----- Given data -----
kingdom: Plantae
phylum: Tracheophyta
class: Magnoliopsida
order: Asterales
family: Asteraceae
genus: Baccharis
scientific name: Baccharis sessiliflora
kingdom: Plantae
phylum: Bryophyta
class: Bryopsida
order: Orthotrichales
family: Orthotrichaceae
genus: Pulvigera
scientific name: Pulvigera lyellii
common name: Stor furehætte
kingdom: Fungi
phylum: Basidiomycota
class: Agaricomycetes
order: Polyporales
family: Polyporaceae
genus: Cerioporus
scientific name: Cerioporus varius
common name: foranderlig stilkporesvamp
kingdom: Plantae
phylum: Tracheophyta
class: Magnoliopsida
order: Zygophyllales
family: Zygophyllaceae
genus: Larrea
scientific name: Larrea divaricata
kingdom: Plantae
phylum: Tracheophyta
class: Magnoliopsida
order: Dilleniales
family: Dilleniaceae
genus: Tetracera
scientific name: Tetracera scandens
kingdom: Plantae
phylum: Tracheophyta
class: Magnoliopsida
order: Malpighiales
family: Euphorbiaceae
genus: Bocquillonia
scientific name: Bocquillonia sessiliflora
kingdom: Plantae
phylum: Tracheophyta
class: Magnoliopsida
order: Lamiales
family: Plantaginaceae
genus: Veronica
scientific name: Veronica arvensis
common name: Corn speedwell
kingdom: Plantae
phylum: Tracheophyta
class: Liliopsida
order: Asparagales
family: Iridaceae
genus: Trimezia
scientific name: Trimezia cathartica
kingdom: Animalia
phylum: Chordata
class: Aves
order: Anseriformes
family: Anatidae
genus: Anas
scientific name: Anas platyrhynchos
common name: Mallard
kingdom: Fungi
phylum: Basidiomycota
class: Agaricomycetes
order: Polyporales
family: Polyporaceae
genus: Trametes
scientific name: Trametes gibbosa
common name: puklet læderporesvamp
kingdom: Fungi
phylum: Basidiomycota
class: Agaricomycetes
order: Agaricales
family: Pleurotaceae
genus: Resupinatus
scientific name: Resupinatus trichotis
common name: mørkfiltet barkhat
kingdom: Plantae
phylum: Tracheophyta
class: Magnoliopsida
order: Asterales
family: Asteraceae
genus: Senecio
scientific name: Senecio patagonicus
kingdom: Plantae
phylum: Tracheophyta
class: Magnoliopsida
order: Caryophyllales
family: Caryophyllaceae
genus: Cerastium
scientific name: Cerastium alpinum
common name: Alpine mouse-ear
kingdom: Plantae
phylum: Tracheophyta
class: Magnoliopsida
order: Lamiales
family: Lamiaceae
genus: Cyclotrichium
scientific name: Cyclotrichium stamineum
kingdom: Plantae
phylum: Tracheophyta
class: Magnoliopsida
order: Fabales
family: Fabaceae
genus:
-----
■ **Exercise directions**: Please rewrite the records starting at the line that has "common name: Alpine mouse-ear" and continuing through the end of the records, replacing "phylum" with "division" and leaving everything else unchanged.

■ **The output**:
common name: Alpine mouse-ear
kingdom: Plantae
division: Tracheophyta
class: Magnoliopsida
order: Lamiales
family: Lamiaceae
genus: Cyclotrichium
scientific name: Cyclotrichium stamineum
kingdom: Plantae
division: Tracheophyta
class: Magnoliopsida
order: Fabales
family: Fabaceae
genus:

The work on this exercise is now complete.